The unexpected (and unnecessary) resurrection of Deniz Baykal
Deniz Baykal, an Antalya lawmaker from the ranks of the Republican People’s Party (CHP), was hopeful about the ongoing talks for a coalition government.
“The negotiations are continuing, I hope that we will soon reach a consensus to form a government,” Baykal told reporters.
Although the quotes look fresh, Baykal, the former leader of the CHP, made these remarks on Jan. 20, 1974, days before a coalition government was formed between Bülent Ecevit’s CHP and Necmettin Erbakan’s National Salvation Party (MSP).
Baykal was a key figure in the negotiations that led to the government, and was given the finance minister’s post in Ecevit’s cabinet, starting his over 30 years of political career as the youngest minister of the coalition.
And just when many people thought Baykal’s political career had effectively ended, he made a glorious comeback to the scene following a meeting with President Recep Tayyip Erdoğan last week.
Baykal was unable to hide his joy when he was talking to the reporters after the meeting, and the following television and newspaper interview gave him the chance to enjoy being back on center stage again.
For many people in Turkey, Baykal’s name brings to mind the Turkish word “hizip,” meaning fraction or split. Having been a part of the Ecevit group which ousted İsmet İnönü as the CHP leader in 1972, his career in inner-party opposition took off with a speech at an extraordinary congress of the CHP in 1979, in which he severely criticized the party administration and leader Ecevit.
Baykal was forced to take a break from active politics following the Sept. 12, 1980, military coup. He was detained by the junta and was banned from politics for five years.
In the general elections in September 1987, Baykal was elected an Antalya lawmaker for the Social Democratic Populist Party (SHP), which was founded to replace the CHP after it was shut down and banned by the junta. Baykal became the party’s deputy parliamentary group leader and was elected the secretary general of the SHP at a congress in June 1988, under party leader Erdal İnönü.
His election as the party’s secretary general paved Baykal’s way to years of struggle to topple İnönü, the son of Turkey’s second president, İsmet İnönü, and a physics professor.
Baykal challenged İnönü in three congresses, two extraordinary and one regular, the last one being Jan. 27, 1992. İnönü was re-elected to the post with 516 votes to Baykal’s 486, leading Baykal to resign from the party and later join the CHP, which was reopened on Sept. 9, 1992, after the ban was lifted.
The CHP held a congress with the delegates of the 24th congress held in 1979. Baykal beat Erol Tuncer to become the party’s fourth leader in history, following Mustafa Kemal Atatürk, İnönü and Ecevit.

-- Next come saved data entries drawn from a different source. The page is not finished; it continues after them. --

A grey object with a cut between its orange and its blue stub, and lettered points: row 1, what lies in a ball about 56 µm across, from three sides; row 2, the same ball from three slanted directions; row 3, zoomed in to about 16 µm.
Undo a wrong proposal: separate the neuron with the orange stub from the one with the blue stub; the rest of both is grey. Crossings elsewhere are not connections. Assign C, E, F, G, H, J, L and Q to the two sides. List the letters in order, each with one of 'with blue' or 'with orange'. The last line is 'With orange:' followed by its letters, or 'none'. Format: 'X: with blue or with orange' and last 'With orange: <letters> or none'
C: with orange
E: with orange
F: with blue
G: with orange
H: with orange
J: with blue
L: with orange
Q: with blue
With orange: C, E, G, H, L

In the March 24, 1994, local elections, the SHP received 13.6 of the votes and the CHP received 4.6 percent. The SHP candidate in Ankara, Korel Göymen, lost the election to Melih Gökçek by 5,000 votes, while the CHP candidate Ali Dinçer received 30,000 votes. Gökçek never looked back and has been running, and ruining, the capital for over 20 years.

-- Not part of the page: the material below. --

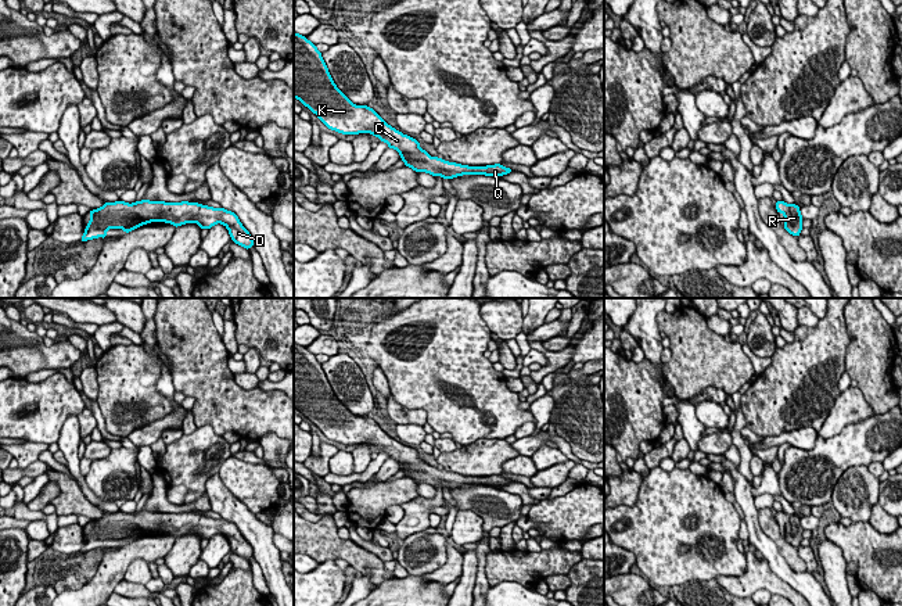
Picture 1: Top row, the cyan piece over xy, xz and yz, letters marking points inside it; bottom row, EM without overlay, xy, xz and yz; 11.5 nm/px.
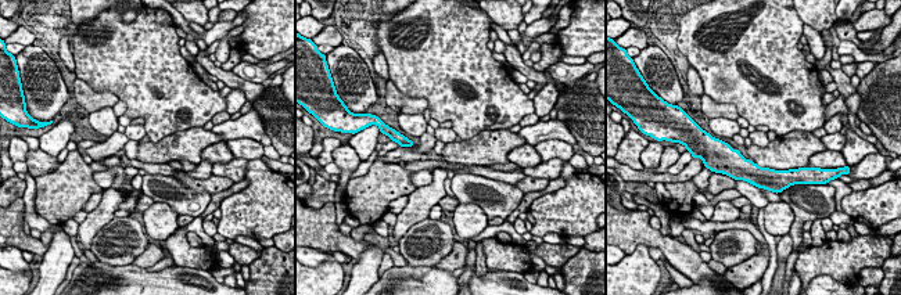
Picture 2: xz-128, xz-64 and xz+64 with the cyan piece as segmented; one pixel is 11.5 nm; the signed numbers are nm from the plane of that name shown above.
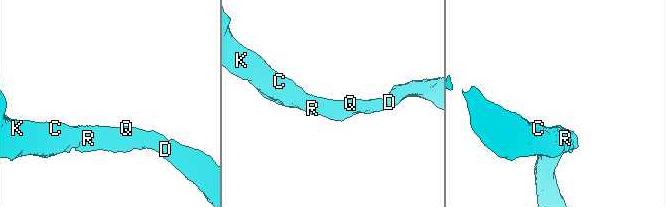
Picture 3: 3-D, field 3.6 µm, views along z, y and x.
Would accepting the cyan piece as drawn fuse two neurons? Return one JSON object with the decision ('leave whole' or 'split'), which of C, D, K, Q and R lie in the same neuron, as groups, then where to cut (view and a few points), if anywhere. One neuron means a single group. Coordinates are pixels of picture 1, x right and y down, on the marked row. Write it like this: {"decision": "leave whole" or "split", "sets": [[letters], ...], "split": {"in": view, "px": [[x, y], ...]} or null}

Baykal continued his way of politics after the SHP and the CHP merged under the latter’s flag in 1995, beating Murat Karayalçın for the leader’s post. Baykal insisted on early elections while the CHP was part of a coalition government with Tansu Çiller’s True Path Party (DYP).
In the Dec. 24, 1995, elections, Erbakan’s Welfare Party (RP) came first while Baykal’s CHP barely passed the 10 percent election threshold, wining 49 parliamentary seats with 10.5 percent of the votes.
Baykal once again forced an early election in 1998, when the CHP was supporting a minority government of three parties under Prime Minister Mesut Yılmaz. That decision cost the party dearly, and after receiving 8.7 percent of the votes, the CHP was left out of the parliament for the first time since the foundation of the republic, except the post-1980 era when the party was banned. Ecevit’s Democratic Left Party (DSP) was the winner of the election.
Baykal was forced to retire in the face of such a major loss, and he did, but he was not prepared to be away for long.
Supporters of Baykal within the CHP forced yet another extraordinary congress on Nov. 1, 2000, that saw Baykal’s glorious return to the post following a 15-month hiatus.
Until Baykal was forced to retire again in May 10, 2010, following a sex tape scandal, he ran the party with an iron fist, forcing his opponents out of the party to strengthen his one-man rule. Many prominent politicians who were forced to leave the party and/or were expelled could not return until after Kemal Kılıçdaroğlu was elected.
Baykal will become the speaker of parliament as the oldest member, and is a strong candidate to be elected to the post.
At the age of 77, Baykal is trying to rise from the ashes as a “wiseman” of politics and enjoying being in the spotlight again. But judging from the past, I don’t think he will do any good to his party or Turkish politics.